A similar restriction on law enforcement’s use of facial recognition could be enacted in Massachusetts, but trade association NetChoice has launched a campaign urging state lawmakers to reject a proposed moratorium.A poll conducted by Savanta for NetChoice in August shows that 64 percent of Massachusetts residents believe facial recognition can make society safer, and 66 percent are against denying law enforcement the use of new technologies to fight crime. When asked if facial recognition should be limited even at the expense of public safety, 46 percent disagreed, while 34 percent agreed. In each case responses are split between “somewhat” and “strong” agreement and disagreement. Asked if they would support a politician that votes to prevent the use of facial recognition and other technologies by law enforcement, 22 percent said they would be more likely to, while 41 percent said they would be less likely to do so. A recent survey from the Pew Research Center shows a majority of U.S. adults trust law enforcement to use facial recognition.

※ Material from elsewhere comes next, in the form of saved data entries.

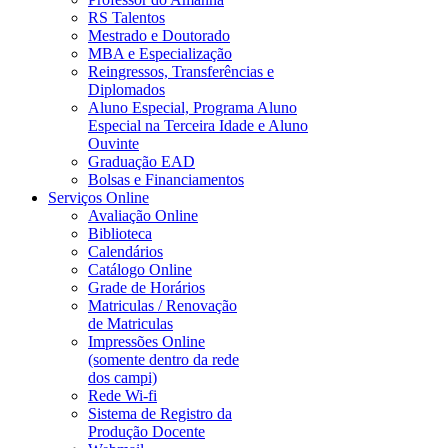
RS Talentos
Mestrado e Doutorado
MBA e Especialização
Reingressos, Transferências e
Diplomados
Aluno Especial, Programa Aluno
Especial na Terceira Idade e Aluno
Ouvinte
Graduação EAD
Bolsas e Financiamentos
Serviços Online
Avaliação Online
Biblioteca
Calendários
Catálogo Online
Grade de Horários
Matriculas / Renovação
de Matriculas
Impressões Online
(somente dentro da rede
dos campi)
Rede Wi-fi
Sistema de Registro da
Produção Docente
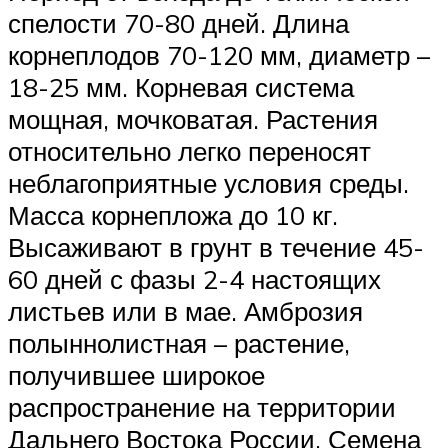
спелости 70-80 дней. Длина
корнеплодов 70-120 мм, диаметр –
18-25 мм. Корневая система
мощная, мочковатая. Растения
относительно легко переносят
неблагоприятные условия среды.
Масса корнепложа до 10 кг.
Высаживают в грунт в течение 45-
60 дней с фазы 2-4 настоящих
листьев или в мае. Амброзия
полыннолистная – растение,
получившее широкое
распространение на территории
Дальнего Востока России. Семена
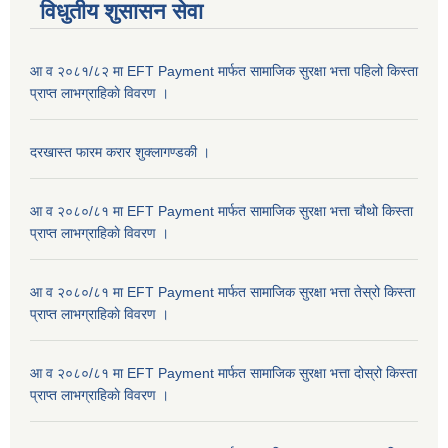
विधुतीय शुसासन सेवा
आ व २०८१/८२ मा EFT Payment मार्फत सामाजिक सुरक्षा भत्ता पहिलो किस्ता
प्राप्त लाभग्राहिकाे विवरण ।
दरखास्त फारम करार शुक्लागण्डकी ।
आ व २०८०/८१ मा EFT Payment मार्फत सामाजिक सुरक्षा भत्ता चौथो किस्ता
प्राप्त लाभग्राहिकाे विवरण ।
आ व २०८०/८१ मा EFT Payment मार्फत सामाजिक सुरक्षा भत्ता तेस्रो किस्ता
प्राप्त लाभग्राहिकाे विवरण ।
आ व २०८०/८१ मा EFT Payment मार्फत सामाजिक सुरक्षा भत्ता दोस्रो किस्ता
प्राप्त लाभग्राहिकाे विवरण ।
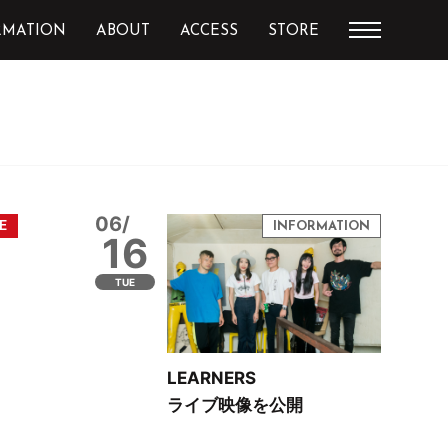
RMATION
ABOUT
ACCESS
STORE
06/
16
TUE
LEARNERS
ライブ映像を公開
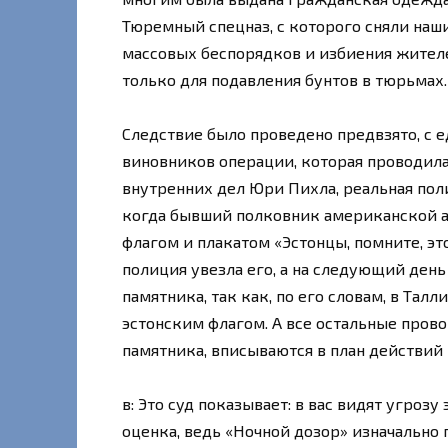
Тюремный спецназ, с которого сняли наш
массовых беспорядков и избиения жителе
только для подавления бунтов в тюрьмах.
Следствие было проведено предвзято, с
виновников операции, которая проводила
внутренних дел Юри Пихла, реальная поли
когда бывший полковник американской 
флагом и плакатом «Эстонцы, помните, эт
полиция увезла его, а на следующий ден
памятника, так как, по его словам, в Талл
эстонским флагом. А все остальные прово
памятника, вписываются в план действий 
в: Это суд показывает: в вас видят угрозу
оценка, ведь «Ночной дозор» изначально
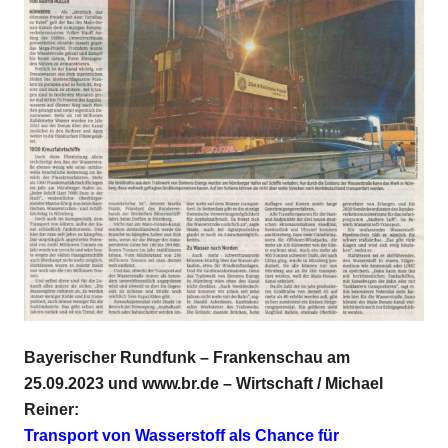
Bayerischer Rundfunk – Frankenschau am
25.09.2023 und www.br.de – Wirtschaft / Michael
Reiner:
Transport von Wasserstoff als Chance für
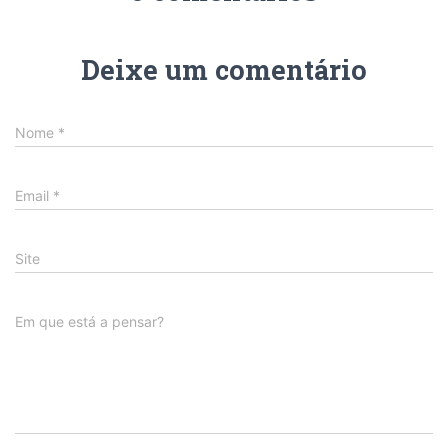
Deixe um comentário
Nome
*
Email
*
Site
Em que está a pensar?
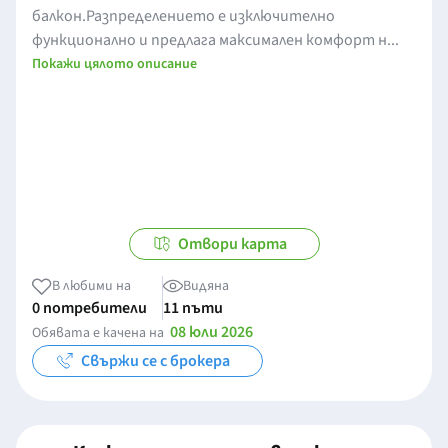
балкон.Разпределението е изключително
функционално и предлага максимален комфорт н...
Покажи цялото описание
Отвори карта
В любими на
Видяна
0 потребители
11 пъти
08 юли 2026
Обявата е качена на
Свържи се с брокера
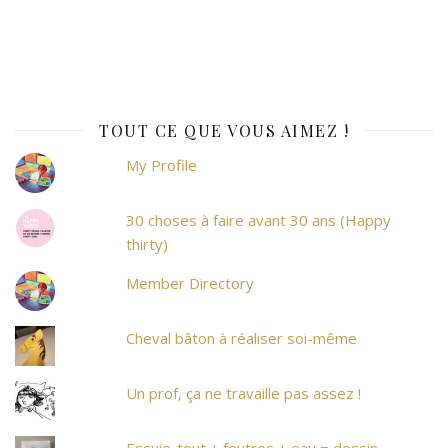
TOUT CE QUE VOUS AIMEZ !
My Profile
30 choses à faire avant 30 ans (Happy
thirty)
Member Directory
Cheval bâton à réaliser soi-même
Un prof, ça ne travaille pas assez !
Essuie-tout + feutres + eau = dessin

NetChoice has launched a petition calling on the proposal to be rejected as part of its campaign.
“Every day facial recognition technologies help law enforcement to generate leads in cases, such as homicide, rape, armed robbery and other violent crime, as well as for non-enforcement reasons, including identifying elderly persons stricken with dementia, finding lost and missing children, identifying homeless persons with mental illness and identifying deceased persons,”said NetChoice Vice President and General Counsel Carl Szabo in a statement by the organization.
“A moratorium on facial recognition technology not only goes against what Bay Staters want, it denies law enforcement tools needed to help keep our communities safe.”Szabo has previously expressed at least tentative support for regulation aimed at increasing transparency around business use of facial biometrics in New York City.